All’inizio ci furono le letture in villeggiatura, da Dickens a Dostoevskij, da Carroll a Brönte, insieme a miriadi di film. Poi arrivarono le avventure in compagnia di Viviana e Mariarosa nei diari che sua figlia Martina dice di aver letto da piccola come fossero dei romanzi a puntate. Pagine in cui Donatella Ziliotto, classe 1932, la più grande editor per ragazzi nonché a sua volta scrittrice (nel 1958 con la collana Il Martin Pescatore per Vallecchi fece conoscere in Italia Tove Jansson e Michael Ende, poi diresse felicemente Gl’Istrici per Salani) racconta di sé con quel tono smaliziato e favolistico che pare accompagnasse anche i gesti della sua quotidianità.

Pensa, giornalino! di Donatella Ziliotto (Bompiani, pp. 258, euro 15, corredato dai disegni dell’autrice) ha come nume tutelare il Gian Burrasca di Vamba, mentre sullo sfondo esplode la follia bellica. «Ho pensato – dice la ragazzina alle prese con le sue confessioni – , dopo la guerra, di prendere un’isola in affitto per un mese». Per ritirarsi lì con le sue amichette, in una specie di territorio anarchico, allergico alle regole e agli impazzimenti degli adulti, stretti in una morsa mortifera. Meglio vivere in mezzo a lucciole e lumache, canarini che bussano alla finestra, oppure a cani che in sogno vengono lustrati. Intanto, Donatella scrive al direttore del Corriere dei Piccoli per proporre le sue storie. Ha solo nove anni.
Via via che cresce, Ziliotto affronta i problemi della scuola, descrive i personaggi che attraversano la sua vita e si fa consapevole della cupezza dei tempi. «I nostri fondi di famiglia vanno maluccio perché in quest’epoca, papà non trova lezioni».

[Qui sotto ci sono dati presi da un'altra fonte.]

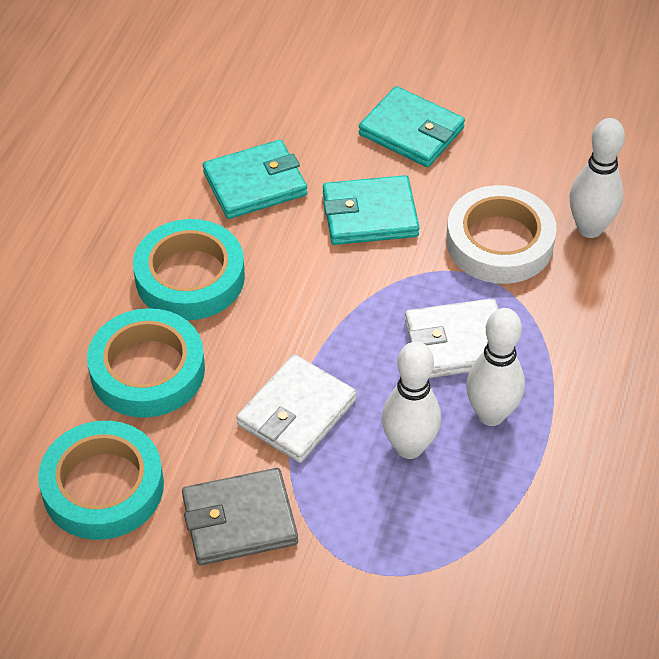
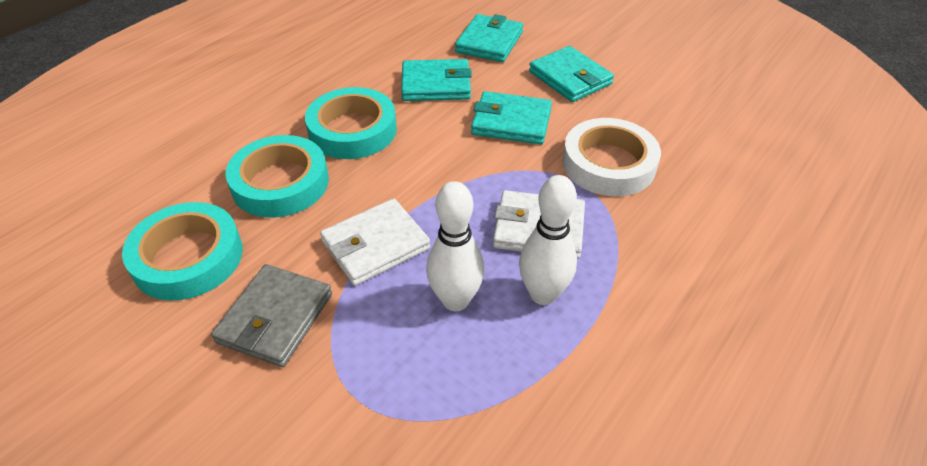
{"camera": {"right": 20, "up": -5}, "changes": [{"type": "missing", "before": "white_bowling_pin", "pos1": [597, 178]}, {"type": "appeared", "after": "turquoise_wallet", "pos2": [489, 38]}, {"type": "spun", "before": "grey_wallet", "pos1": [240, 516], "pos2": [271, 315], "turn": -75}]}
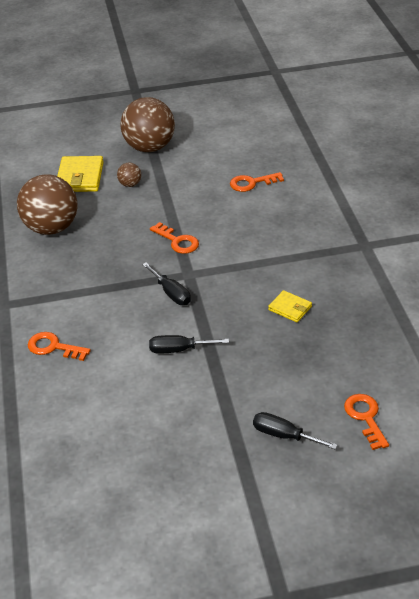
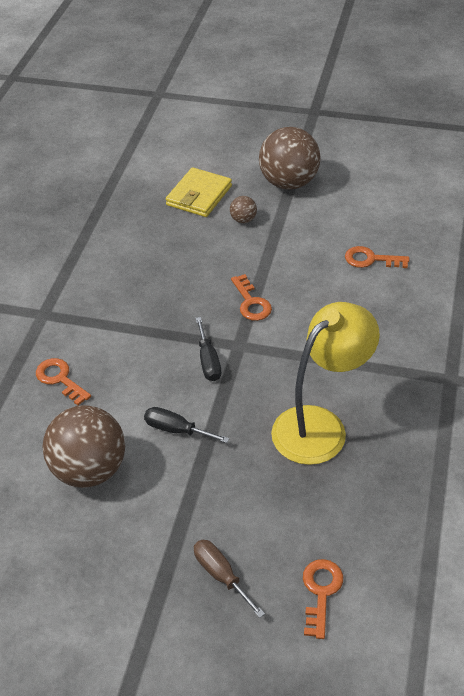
{"camera": {"right": 25, "up": 5}, "changes": [{"type": "relocated", "before": "brown_ball", "pos1": [47, 204], "pos2": [83, 446]}, {"type": "exchanged", "before": "yellow_wallet", "after": "yellow_lamp", "pos1": [290, 306], "pos2": [325, 383]}, {"type": "colour", "before": "black_screwdriver", "after": "brown_screwdriver", "pos1": [295, 431], "pos2": [229, 579]}]}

Nonostante ormai la guerra sia una protagonista assoluta, in casa non si perde l’abitudine di leggere. «Di sera, io papà e mamma leggiamo David Copperfield di Dickens. Io l’avevo già letto e m’era piaciuto proprio moltissimo! Adesso poi che lo legge papà così bene, è ancora più bello; così triste, così triste, che se non voglio piangere devo mordermi le labbra o se questo non basta, bisogna che cerchi qualche cosa che non ho perso. Oggi la sorte mi ha aiutato: mamma ha perso un ago».
Imperterrita, continua a stilare le liste di libri che vorrebbe ricevere in regalo (c’è pure Hoffmann col suo Mastro pulce) e intanto fuori nella notte suonano gli allarmi, si sentono le cannonate e gli spari, «c’è in giro aria di assedio». In ballo, per lei ormai adolescente e la sua famiglia, c’è la possibilità che Trieste non resti italiana «per farsi jugoslava», i genitori bisbigliano fra loro di vendite di mobili e presunti trasferimenti in altre città. A Donatella Ziliotto non resta che lanciare bandiere tricolori dalla finestra, allungando l’elenco dei titoli che desidera (da Stevenson a Ada Negri passando per Guerra e pace di Tolstoj) e prendendo appunti su quelli letti durante le vacanze estive in una sorprendente infilata (lunghissima) di ottime letture che oggi farebbero impallidire un qualsiasi ragazzino della generazione internet. Pensa pure al futuro, lo vede nerissimo, vorrebbe mantenersi agli studi da sola e fare una professione che a casa non è ben accolta perché «non sicura»: la giornalista.